An appropriately jaunty version of Peace Frog led into a nice and placid version of Blue Sunday. Ray Manzarek’s introductory banter which preceded Moonlight Drive really amped up the crowd. Along the way Manzarek worked in his take on Horse Latitudes into Moonlight Drive, with Robby Krieger adding his vocals too.

The band’s version of Wild Child was mostly an emulation of the original, but Krieger’s guitar work was closer to his own version from his solo album, No Habla. It was not a slavish rendition. Krieger played the crowd as much as he did his guitar.

Alabama Song, Back Door Man, and Crawling King Snake, were electrifyingly rendered, but the version of Love Me Two Times was simply thunderous. Ty Dennis' drumming for this song was incredible. It was like he was doing his best to make people not miss John Densmore, and I say he came very close. Although it should go without saying, most of us would like to see him behind the kit again.

One of my personal favorite Doors songs, penned by Robby Krieger, is Spanish Caravan. We were treated to an extended solo intro to the song, that was at times subtle and other times searing. When the song proper kicked in there was a lot of madness around. You could feel what others felt, and they felt the same. It was yet another A+ moment that night.

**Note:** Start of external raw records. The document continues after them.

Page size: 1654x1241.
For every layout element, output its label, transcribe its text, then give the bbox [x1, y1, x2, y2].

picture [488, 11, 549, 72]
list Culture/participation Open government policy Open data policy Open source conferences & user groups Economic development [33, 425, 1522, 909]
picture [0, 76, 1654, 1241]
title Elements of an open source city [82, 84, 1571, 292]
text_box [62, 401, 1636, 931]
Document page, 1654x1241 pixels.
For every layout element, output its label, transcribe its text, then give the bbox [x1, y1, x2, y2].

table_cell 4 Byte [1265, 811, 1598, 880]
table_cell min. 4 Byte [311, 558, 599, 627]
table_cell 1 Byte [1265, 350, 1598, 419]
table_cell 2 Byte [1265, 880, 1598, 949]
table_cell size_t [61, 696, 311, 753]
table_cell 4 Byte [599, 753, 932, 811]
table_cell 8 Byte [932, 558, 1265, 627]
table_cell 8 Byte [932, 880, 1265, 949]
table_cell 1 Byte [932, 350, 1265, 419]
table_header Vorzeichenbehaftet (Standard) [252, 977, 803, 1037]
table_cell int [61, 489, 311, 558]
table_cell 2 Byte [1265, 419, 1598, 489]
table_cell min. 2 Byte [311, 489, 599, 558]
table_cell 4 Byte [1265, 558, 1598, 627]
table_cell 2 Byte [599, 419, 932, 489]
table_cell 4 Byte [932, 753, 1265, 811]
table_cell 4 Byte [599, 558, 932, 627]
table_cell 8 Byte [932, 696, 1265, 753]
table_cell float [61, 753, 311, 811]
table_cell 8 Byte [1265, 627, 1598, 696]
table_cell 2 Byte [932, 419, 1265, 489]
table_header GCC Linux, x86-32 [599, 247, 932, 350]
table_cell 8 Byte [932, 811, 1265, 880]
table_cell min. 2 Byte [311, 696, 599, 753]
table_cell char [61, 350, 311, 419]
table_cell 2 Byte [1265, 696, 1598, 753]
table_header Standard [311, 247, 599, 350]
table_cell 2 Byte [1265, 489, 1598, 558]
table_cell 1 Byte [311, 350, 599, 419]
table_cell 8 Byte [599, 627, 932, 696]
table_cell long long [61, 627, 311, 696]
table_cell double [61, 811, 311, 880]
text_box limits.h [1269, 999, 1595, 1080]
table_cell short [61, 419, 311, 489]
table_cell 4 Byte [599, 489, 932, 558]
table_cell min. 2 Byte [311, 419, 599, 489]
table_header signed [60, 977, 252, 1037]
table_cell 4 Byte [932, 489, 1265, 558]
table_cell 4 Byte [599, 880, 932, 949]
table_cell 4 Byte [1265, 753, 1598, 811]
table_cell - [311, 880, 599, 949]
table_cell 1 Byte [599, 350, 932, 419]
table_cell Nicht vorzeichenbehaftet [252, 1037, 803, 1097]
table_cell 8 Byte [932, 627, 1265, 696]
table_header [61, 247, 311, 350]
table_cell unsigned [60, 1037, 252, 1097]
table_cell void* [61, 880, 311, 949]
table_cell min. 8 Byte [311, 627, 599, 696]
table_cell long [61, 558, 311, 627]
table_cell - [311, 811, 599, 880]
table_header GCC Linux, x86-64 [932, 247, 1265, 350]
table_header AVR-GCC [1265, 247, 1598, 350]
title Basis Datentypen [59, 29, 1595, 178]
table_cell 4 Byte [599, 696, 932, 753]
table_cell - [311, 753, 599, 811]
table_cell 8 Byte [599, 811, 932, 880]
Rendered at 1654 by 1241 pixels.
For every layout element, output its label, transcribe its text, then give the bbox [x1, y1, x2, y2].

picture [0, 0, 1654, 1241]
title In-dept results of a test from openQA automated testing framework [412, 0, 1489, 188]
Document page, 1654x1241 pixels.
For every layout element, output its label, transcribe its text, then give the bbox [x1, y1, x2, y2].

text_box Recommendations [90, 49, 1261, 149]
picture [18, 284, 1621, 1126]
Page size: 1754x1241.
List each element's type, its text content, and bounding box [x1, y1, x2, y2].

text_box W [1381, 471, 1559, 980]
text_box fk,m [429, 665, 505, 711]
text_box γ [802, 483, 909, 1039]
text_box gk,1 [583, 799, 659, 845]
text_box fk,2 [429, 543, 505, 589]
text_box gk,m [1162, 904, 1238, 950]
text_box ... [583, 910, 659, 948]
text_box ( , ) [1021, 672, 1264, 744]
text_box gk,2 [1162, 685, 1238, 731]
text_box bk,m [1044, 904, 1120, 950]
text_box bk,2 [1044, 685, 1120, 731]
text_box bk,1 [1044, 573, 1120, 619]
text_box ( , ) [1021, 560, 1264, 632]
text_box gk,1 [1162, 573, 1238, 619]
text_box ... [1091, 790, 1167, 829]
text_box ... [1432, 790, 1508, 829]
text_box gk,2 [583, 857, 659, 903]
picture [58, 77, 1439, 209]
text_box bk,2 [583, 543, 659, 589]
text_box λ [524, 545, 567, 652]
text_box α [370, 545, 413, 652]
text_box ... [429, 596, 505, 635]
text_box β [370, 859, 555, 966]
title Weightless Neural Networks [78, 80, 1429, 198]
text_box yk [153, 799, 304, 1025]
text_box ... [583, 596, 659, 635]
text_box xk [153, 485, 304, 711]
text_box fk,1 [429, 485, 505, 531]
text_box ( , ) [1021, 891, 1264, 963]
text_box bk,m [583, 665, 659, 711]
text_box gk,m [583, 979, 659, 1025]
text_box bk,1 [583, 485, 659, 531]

The odds of any Doors line-up ever doing Celebration Of The Lizard would not seem to be very good. It seems like, as with The End, it may be permanently retired because it was such a "Jim" song that without him the band doesn’t "feel" the song enough to make it true. But, the version of the Not To Touch The Earth segment was pure rock theatre overdrive. It really made me want to see the whole thing played out on stage sometime somewhere.

I couldn’t hear much of Dave Brock’s vocals on Touch Me, for the simple reason that everybody else seemed to be singing it. From where I was that seemed to be the loudest sing-a-long from the crowd all night. No lie, it really seemed like the band had enacted some kind of catharsis upon us all when they finished Touch Me and led into L.A. Woman. It was such a momentous build up. And then they left.

But encores there were.

The first encore was Riders On The Storm. The important thing about songs like L.A. Woman and Riders On The Storm, from the L.A. Woman album, is that they never had the chance to play them live with, and record live versions with, Jim Morrison. So it is, when hearing any member(s) of the Doors playing renditions of these songs, I imagine it is kind of like a spiritual bookend: there is a sense of addressing some unrequited musical magic, as if an incomplete incantation was dutifully completed by those closest to a passed on mage.

And then the lights went out. But the crowd called out for more. The whole line-up eventually returned, and Manzarek joked that they didn’t mind "doin’ it in the dark" because nobody minds that in the dark do they. They teasingly led into an incredible version of Light My Fire. They left it to last for a very good reason: they simply couldn’t have bettered themselves after. Everybody on stage was full tilt, furiously playing, and unlike the original release, Brock let loose with those verboten "F" words.

And then some lights finally came on again towards the end, if only for us to navigate our way through the ankle deep sea of crushed cans on the ground. The night was its own instant legend as we all left.

Overall, I feel that Phil Chen’s bass playing deserves a lot of credit throughout the whole set, as he and drummer Ty Dennis really worked well behind Krieger and Manzarek, and they provided a serious rhythm. They gave a deeper bottom end to the sound of every Doors song played, some of which never had such in studio versions and some of the live recordings.

While I would have liked to have heard Ray and Robby ripping through "Runnin’ Blue" it was likely never a big enough crowd favorite and I have to give credit to them for working in all the songs that they did. It was especially just that they worked in some of the poetry of Jim Morrison. When the band had been calling out to the audience for song suggestions, I actually heard somebody yell out for In The Eye Of The Sun (from the post-Morrison Doors album, Other Voices) so some people still have a good appreciation and knowledge of the band’s entire history.